Foto: Nicolás Slachevsky
Con ocasión de una mesa
Observo la mesa desde la silla en la cabecera. Hubo una ocasión en la que tomando once mi sobrino preguntó por qué se llama mesa la mesa. El debate no fue demasiado largo, finalmente ante el desconocimiento, la respuesta fue: porque se llama así desde siempre. Lo cierto es que ese “desde siempre” es más una respuesta por convención que una certeza. Tan convención como lo es el nombre mismo de la mesa, que se llama table en ingles; tavolina en albanés; tavolo en sueco y maca en búlgaro. Las opciones son tantas como idiomas y comunidades existan, pero la mesa bien podría llamarse gato, camión, guitarra o silla. Todo se trata de convenciones, en algún momento de la Historia, con mayúscula, nos pusimos de acuerdo para nombrar a las cosas. Tal como lo hizo José Arcadio en Macondo, debimos nombrarlas para poder señalarlas ¿Cómo podríamos haber invitado a alguien a compartir nuestra mesa sin tener un nombre con el que designar aquel objeto de madera con una gran superficie lisa sobre cuatro patas igualmente de madera en dónde poner platos, vasos, cartas, piernas y comida? (hoy los materiales pueden variar desde la madera al metal, pasando por el vidrio).

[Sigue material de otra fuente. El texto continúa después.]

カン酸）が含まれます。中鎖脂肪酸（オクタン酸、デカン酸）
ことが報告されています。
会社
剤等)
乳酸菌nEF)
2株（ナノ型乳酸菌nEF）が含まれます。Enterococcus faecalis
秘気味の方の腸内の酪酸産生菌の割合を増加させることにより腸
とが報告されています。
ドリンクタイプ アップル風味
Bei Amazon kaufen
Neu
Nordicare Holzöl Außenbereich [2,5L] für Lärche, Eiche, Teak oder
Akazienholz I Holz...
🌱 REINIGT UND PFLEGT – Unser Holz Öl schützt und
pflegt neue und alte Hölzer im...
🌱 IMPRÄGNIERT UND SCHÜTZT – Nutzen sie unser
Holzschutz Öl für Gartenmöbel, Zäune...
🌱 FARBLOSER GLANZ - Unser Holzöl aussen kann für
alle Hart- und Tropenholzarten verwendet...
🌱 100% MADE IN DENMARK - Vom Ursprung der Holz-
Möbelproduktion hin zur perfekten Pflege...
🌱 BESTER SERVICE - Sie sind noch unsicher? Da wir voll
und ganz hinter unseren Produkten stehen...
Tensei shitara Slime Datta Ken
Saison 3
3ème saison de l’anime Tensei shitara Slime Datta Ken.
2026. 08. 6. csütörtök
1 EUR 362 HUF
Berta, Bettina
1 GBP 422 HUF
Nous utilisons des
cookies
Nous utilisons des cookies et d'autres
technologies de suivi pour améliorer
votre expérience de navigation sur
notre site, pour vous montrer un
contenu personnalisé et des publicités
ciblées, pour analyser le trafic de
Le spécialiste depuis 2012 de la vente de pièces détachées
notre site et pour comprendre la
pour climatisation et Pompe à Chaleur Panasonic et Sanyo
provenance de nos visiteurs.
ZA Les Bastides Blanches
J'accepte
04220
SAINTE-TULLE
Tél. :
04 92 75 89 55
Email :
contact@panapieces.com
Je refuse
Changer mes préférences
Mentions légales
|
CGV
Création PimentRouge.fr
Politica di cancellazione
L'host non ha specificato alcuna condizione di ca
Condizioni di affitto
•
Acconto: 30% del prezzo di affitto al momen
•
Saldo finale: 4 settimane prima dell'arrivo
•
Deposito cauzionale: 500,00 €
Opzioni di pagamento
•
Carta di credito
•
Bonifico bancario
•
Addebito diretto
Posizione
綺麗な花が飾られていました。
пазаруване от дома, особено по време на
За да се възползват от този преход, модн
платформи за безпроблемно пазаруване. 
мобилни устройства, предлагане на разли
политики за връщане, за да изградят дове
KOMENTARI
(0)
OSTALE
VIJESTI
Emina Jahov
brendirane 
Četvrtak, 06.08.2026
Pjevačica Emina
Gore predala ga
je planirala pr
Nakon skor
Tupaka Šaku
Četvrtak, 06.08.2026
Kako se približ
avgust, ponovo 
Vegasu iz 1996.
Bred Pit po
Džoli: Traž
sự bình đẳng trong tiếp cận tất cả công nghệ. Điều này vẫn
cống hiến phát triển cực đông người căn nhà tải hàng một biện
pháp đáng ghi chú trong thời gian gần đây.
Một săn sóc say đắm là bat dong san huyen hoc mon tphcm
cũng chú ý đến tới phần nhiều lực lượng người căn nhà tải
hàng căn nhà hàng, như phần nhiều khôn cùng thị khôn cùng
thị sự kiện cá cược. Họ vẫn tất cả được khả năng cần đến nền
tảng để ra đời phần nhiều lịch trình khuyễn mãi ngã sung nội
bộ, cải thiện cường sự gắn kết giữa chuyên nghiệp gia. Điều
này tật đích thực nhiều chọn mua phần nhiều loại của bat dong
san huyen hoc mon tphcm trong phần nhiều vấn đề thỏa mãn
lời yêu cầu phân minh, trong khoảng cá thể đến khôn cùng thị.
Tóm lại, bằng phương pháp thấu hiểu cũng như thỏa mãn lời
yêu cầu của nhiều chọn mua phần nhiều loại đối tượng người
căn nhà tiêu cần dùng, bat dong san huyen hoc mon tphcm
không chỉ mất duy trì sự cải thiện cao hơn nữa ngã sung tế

Lo que resulta curioso, es que no existe ninguna relación explicita ni tácita entre el objeto mesa y las formas de llamarla, lo cual habla de nuestra inefable condición creativa. Como evento histórico único nos hemos puesto de acuerdo unánimemente para ponerle nombre a un objeto utilitario. Un espíritu de acuerdos que bien habría solucionado varias guerras, si la necesidad de no asesinarnos hubiera sido tan poderosa como la de nombrar a los objetos con facilidad y de común acuerdo.
Aun con todo lo anterior, no sería ningún crimen que un día cualquiera y sin mayor preámbulo invitemos a nuestros a amigos un domingo a la hora de almuerzo a pasar al gato a compartir la comida, haríamos luego un sobregato, en donde hablaríamos, después de varias copas de vino, sobre como evitar las guerras mundiales o de los diplomados que ofrecen las universidades nacionales hoy en día. Alguien diría como anécdota que ha visto algunos tan peculiares como Diplomado en Escritura Creativa, la mesa entera reiría pensando en qué tipo de personas podría tomar un curso así. Lo cierto es que nadie tendría un buen argumento para impedirnos llamar gato a la mesa o mesa al gato. Esto último nos daría frases tan notables como “la mesa se orinó en mi cama” o “es agosto la mesa está en celo”.
Finalmente, la respuesta que debió recibir mi sobrino en esa ocasión era que la mesa se llama mesa por que José Arcadio nos enseñó que hay que nombrar las cosas para poder señalarlas y porque las guerras mundiales son inevitables y podemos vivir con ellas, pero con cosas sin nombre no.